Regina E. Schulte-Ladbeck, University of Pittsburgh
Geoffrey C. Clayton, University of Colorado Boulder
D. John Hillier, University of Pittsburgh
Tim J. Harries, University College London
Ian D. Howarth, University College London


We present optical linear spectropolarimetry of the Luminous Blue Variable AG Carinae obtained after a recent visual brightness increase. The absence of He II λ4686 emission, together with the weakening of the He I spectrum and the appearance of Fe lines in the region around 5300 Å, confirm that AG Car has started a new excursion across the HR diagram.

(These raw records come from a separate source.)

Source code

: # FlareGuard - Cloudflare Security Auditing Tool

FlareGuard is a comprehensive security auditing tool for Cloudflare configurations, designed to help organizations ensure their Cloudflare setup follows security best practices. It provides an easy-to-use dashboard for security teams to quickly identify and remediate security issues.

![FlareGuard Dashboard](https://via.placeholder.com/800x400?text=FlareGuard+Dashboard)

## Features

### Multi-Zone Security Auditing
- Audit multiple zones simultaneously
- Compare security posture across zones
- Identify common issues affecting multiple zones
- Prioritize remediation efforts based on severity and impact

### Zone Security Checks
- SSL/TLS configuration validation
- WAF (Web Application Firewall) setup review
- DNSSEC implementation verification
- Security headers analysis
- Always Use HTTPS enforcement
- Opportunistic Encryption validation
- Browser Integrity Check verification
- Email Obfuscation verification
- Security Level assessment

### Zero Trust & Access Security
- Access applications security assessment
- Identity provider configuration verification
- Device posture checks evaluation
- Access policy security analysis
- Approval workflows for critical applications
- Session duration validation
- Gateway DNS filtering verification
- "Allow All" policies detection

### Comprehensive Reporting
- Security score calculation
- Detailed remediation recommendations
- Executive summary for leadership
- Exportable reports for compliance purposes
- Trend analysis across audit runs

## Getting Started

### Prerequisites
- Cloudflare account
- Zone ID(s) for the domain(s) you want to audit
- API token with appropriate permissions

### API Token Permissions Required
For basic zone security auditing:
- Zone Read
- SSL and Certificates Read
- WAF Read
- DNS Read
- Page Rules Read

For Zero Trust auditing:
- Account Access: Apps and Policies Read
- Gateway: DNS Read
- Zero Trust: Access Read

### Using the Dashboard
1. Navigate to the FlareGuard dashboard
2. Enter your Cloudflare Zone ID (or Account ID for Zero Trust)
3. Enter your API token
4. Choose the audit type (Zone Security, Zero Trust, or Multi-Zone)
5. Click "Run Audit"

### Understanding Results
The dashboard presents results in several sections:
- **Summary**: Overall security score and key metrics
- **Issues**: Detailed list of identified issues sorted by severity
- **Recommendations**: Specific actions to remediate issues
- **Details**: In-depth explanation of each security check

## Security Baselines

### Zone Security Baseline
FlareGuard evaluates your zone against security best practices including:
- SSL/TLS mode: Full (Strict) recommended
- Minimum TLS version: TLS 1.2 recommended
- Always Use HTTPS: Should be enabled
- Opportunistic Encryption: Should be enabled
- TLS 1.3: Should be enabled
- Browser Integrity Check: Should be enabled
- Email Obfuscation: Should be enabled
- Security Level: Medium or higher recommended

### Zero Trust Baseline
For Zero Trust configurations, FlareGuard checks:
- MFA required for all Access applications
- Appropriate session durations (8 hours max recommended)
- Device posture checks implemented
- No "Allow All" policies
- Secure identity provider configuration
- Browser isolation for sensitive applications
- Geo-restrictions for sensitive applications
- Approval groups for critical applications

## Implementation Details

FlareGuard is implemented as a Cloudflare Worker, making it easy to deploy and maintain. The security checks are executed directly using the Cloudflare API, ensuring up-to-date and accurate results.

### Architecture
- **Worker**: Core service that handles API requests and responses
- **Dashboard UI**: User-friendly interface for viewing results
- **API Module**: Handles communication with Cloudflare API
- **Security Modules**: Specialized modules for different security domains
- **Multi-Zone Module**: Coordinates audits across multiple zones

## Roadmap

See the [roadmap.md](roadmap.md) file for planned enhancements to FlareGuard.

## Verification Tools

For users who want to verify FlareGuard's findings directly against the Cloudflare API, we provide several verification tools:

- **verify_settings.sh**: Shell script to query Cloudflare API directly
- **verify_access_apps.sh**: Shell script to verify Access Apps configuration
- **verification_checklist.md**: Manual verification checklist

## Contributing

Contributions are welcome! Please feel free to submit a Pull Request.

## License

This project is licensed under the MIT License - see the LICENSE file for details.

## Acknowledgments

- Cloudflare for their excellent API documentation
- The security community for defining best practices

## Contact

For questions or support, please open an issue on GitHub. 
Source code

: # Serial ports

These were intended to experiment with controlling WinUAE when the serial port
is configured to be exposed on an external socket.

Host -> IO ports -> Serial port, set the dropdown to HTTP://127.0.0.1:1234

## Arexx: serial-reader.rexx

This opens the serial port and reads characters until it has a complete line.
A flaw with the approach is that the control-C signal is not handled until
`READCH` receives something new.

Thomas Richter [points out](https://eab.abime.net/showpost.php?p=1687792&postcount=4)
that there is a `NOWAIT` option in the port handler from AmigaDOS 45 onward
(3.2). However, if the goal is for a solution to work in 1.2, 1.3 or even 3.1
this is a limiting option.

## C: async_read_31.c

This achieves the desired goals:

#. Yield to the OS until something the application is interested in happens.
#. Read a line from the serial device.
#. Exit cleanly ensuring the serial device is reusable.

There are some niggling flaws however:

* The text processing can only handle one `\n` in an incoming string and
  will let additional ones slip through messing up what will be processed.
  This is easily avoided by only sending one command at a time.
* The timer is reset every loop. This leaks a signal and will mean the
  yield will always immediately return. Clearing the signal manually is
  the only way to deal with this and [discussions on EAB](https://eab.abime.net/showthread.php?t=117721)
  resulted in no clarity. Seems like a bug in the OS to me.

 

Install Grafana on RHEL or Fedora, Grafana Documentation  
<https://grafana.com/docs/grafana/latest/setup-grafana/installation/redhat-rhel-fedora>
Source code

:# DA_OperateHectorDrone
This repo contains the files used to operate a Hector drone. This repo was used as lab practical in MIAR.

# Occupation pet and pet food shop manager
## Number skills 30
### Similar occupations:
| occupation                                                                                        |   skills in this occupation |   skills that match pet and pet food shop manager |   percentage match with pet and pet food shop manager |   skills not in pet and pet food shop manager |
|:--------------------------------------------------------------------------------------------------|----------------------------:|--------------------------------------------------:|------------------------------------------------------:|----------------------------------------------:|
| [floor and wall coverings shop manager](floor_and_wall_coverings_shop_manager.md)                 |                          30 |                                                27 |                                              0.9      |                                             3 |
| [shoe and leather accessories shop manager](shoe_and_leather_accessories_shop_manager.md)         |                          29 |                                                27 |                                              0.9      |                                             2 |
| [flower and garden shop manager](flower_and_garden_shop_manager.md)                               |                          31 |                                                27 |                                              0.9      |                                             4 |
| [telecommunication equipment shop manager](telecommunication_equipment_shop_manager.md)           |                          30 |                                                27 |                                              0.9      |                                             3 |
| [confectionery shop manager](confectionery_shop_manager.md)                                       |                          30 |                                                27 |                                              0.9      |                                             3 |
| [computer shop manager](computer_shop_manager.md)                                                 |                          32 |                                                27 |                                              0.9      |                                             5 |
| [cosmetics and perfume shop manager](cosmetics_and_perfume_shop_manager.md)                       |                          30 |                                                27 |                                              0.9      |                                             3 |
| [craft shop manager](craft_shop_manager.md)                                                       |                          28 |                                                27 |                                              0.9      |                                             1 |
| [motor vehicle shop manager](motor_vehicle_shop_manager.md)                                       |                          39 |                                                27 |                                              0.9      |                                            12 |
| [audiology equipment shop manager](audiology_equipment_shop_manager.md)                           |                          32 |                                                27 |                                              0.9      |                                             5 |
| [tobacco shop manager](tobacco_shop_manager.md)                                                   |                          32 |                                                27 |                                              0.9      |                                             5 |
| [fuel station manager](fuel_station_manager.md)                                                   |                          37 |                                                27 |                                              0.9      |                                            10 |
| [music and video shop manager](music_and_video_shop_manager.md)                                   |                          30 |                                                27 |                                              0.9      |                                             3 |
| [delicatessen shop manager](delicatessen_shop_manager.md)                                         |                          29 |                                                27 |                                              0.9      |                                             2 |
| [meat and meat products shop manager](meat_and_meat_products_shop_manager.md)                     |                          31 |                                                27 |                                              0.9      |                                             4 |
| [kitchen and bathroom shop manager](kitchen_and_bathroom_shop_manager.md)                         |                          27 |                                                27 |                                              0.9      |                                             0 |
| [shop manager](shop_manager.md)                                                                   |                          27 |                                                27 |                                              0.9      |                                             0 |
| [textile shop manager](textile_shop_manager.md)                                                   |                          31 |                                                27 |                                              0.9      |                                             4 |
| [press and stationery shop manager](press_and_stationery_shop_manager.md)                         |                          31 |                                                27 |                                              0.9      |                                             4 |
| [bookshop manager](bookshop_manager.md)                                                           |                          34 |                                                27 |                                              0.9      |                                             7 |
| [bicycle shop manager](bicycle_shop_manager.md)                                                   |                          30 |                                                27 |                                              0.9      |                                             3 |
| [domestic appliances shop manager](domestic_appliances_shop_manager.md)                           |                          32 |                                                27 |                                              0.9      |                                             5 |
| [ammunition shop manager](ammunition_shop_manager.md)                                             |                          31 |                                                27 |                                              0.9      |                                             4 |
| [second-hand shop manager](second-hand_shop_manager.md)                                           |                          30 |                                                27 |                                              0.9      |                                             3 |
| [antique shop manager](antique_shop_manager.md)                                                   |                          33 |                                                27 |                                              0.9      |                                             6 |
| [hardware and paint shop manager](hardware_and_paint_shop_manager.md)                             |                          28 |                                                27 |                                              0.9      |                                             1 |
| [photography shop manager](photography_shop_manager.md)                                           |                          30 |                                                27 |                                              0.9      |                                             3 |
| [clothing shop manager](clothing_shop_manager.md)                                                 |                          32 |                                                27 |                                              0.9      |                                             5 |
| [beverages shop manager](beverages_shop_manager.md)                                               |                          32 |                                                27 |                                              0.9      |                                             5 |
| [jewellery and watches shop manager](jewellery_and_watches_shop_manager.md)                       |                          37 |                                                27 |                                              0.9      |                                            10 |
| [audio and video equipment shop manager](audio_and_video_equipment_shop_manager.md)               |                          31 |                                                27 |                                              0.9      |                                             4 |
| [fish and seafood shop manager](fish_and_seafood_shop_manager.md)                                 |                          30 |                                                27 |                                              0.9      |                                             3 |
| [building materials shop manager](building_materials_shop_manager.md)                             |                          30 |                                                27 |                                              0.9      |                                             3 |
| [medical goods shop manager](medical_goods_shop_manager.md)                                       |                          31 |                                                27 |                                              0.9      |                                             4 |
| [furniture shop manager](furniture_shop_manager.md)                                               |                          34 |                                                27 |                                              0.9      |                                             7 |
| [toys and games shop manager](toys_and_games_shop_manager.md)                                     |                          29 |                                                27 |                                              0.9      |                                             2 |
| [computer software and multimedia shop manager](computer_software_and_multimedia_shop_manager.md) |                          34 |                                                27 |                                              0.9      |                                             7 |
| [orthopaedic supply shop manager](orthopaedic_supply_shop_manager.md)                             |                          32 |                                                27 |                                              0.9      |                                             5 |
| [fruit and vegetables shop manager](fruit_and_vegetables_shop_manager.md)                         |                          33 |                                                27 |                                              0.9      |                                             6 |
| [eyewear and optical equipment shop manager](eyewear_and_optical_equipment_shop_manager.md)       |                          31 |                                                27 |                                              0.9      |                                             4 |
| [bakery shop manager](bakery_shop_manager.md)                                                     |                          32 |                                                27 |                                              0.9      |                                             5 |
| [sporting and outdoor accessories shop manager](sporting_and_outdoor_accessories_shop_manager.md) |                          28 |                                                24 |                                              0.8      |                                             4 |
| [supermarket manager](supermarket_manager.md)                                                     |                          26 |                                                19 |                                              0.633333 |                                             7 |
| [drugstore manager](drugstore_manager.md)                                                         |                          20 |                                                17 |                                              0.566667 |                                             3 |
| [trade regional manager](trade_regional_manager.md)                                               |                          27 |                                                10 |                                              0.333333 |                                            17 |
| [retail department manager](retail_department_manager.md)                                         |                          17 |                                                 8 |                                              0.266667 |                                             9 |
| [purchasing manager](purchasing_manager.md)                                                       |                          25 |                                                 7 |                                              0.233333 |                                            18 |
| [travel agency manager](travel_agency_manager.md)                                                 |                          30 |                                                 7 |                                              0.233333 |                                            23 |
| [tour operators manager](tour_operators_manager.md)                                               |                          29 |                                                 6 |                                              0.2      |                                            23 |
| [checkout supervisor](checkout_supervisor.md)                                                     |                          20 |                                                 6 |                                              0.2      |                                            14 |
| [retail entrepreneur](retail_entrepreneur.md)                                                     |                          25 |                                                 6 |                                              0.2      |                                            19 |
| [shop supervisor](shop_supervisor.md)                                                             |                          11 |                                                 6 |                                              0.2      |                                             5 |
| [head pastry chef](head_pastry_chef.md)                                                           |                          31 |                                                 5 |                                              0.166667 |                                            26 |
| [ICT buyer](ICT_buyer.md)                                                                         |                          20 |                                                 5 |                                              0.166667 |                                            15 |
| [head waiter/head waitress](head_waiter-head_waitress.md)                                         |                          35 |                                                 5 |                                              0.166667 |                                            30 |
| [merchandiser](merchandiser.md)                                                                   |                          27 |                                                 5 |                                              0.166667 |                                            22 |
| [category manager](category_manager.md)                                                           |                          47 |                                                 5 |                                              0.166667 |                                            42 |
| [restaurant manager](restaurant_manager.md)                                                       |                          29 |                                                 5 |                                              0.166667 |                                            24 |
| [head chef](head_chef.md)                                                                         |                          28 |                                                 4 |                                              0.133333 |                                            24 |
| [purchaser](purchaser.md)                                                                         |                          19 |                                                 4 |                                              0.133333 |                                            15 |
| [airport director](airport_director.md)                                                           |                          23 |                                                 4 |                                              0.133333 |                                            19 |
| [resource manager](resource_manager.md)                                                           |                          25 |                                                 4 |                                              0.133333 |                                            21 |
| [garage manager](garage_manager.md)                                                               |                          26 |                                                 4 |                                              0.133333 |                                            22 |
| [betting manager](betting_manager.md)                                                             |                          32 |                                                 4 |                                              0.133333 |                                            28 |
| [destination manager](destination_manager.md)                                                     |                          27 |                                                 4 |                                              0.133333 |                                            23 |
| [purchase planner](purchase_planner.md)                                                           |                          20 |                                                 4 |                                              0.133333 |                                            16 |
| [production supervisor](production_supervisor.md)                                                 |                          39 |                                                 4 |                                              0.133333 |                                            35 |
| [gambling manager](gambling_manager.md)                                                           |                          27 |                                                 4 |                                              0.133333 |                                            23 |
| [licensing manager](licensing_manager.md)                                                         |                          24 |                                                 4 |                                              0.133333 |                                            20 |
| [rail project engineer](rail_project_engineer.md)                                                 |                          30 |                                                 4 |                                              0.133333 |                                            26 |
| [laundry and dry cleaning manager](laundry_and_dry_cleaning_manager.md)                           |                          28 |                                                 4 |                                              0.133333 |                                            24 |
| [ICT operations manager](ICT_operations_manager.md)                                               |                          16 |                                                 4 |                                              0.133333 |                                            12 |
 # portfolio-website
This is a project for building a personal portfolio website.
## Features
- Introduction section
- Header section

The Ha line profile exhibits very extended line wings that are polarized differently in both amount and position angle from either the continuum or the line core. The polarization changes across Ha, together with variable continuum polarization, indicate the presence of intrinsic polarization. Coexistence of the line-wing polarization with extended flux-line wings evidences that both are formed by electron scattering in a dense wind. The position angle rotates across the line profiles, in a way that presently available models suggest is due to rotation and expansion of the scattering material. AG Car displays very large variations of its linear polarization with time, ΔP ∼ 1.2%, indicating significant variations in envelope opacity. We find that the polarization varies along a preferred position angle of ∼ 145° (with a scatter of ± 10°) which we interpret as a symmetry axis of the stellar wind (with an ambiguity of 90°). This position angle is co-aligned with the major axis of the AG Car ring nebula and perpendicular to the AG Car jet. Our observations thus suggest that the axisymmetric geometry seen in the resolved circumstellar environment at various distances already exists within a few stellar radii of AG Car. From the Ha polarization profile we deduce an interstellar polarization of Q = 0.31%, U = - 1.15% at Hα. The inferred interstellar polarization implies that the intrinsic polarization is not always of the same sign. This indicates either significant temporal changes in the envelope geometry, or it may arise from effects of multiple scattering in conjunction with density variations.